PyCharm: a Debugging Example

Let’s look at a different IDE for an example of debugging - PyCharm.

Let’s assume we want to use the debugger to investigate what is happening inside a particular function called patient_normalise. To do this we will add a breakpoint in the code. A breakpoint will pause execution at that point allowing us to explore the state of the program:

Note the similarity in layout with Visual Studio Code - with the file navigation on the left, code editor on the right, and other controls at the top which is very typical of IDEs.

Once we run the code within PyCharm’s debugger, two sections appear that looks something like the following:

• The Frames section on the left, which shows the call stack (the chain of functions that have been executed to lead to this point). We can traverse this chain of functions if we wish, to observe the state of each function.
• The Variables section on the right, which displays the local and global variables currently in memory which we can select to observe their current state.

We can also continue execution of the program at this point, until another breakpoint is reached or the program ends, or even step through the code one statement at a time. This gives us very fine-grained control of our program, as we attempt to diagnose any problems, and is incredibly useful when we need to know precisely what is happening when faults appear.

Which One is for You?

Have a think about the different types of editors and IDEs we’ve discussed. Which one seems the right fit for you?

Key Points

• IDEs provide tools and features to help develop increasingly complex code.

• Debuggers allow you to set breakpoints which pause running code so its state can be inspected.

• A call stack is a chain of functions that have been executed prior to a certain point.

Reviewing Code

Overview

Teaching: 10 min
Exercises: 20 min

Questions

• How can others help me improve my code?

Objectives

• List the benefits of code reviews.

• Explain what happens in a code review.

• Describe some approaches to help run an effective code review.

__Supplied material__
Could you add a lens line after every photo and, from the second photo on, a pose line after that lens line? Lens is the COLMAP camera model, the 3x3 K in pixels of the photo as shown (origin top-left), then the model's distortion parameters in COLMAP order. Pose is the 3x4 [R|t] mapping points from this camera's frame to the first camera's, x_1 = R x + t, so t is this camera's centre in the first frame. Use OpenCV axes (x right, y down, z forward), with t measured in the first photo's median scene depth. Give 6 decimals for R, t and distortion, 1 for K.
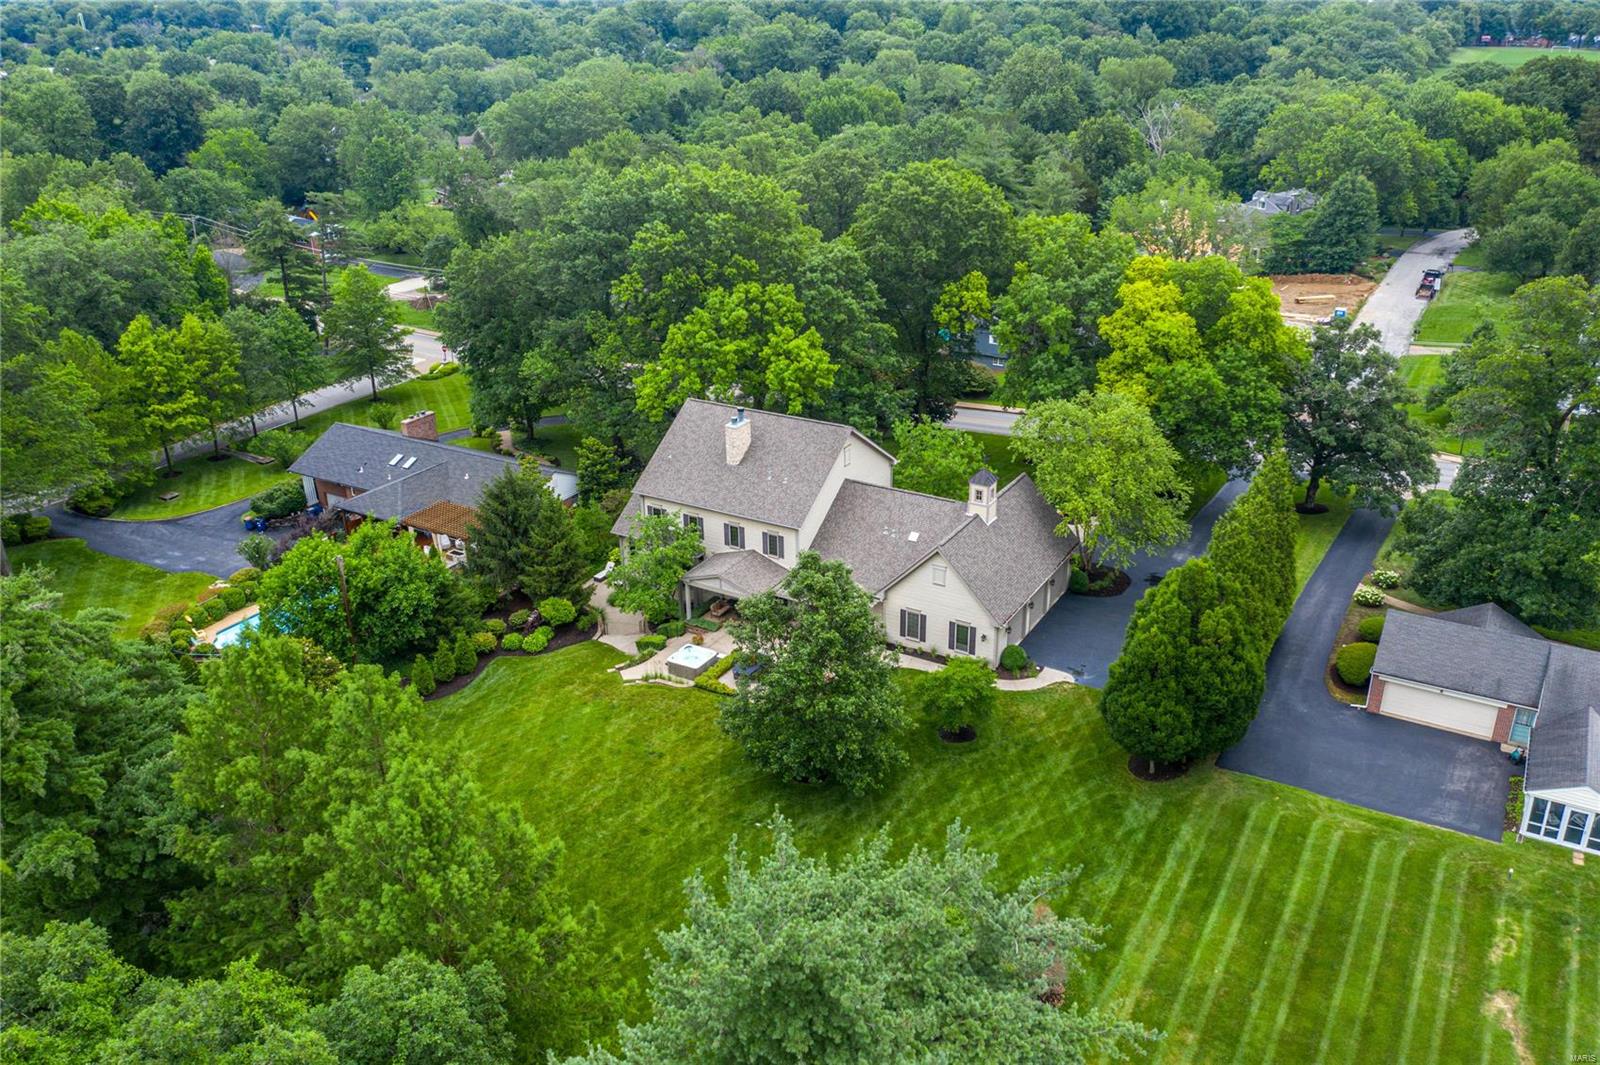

__What to do__
A - According to the PyCharm debugging passage, what does the Frames section show?
B - Duplicate the part of the PyCharm debugging passage between "We can also" and "is for You?", inclusive.
None of the data is needed for this work.

__Answers for the tasks__
A - It shows the call stack, the chain of functions that have been executed to lead to that point.

B -
We can also continue execution of the program at this point, until another breakpoint is reached or the program ends, or even step through the code one statement at a time. This gives us very fine-grained control of our program, as we attempt to diagnose any problems, and is incredibly useful when we need to know precisely what is happening when faults appear.

Which One is for You?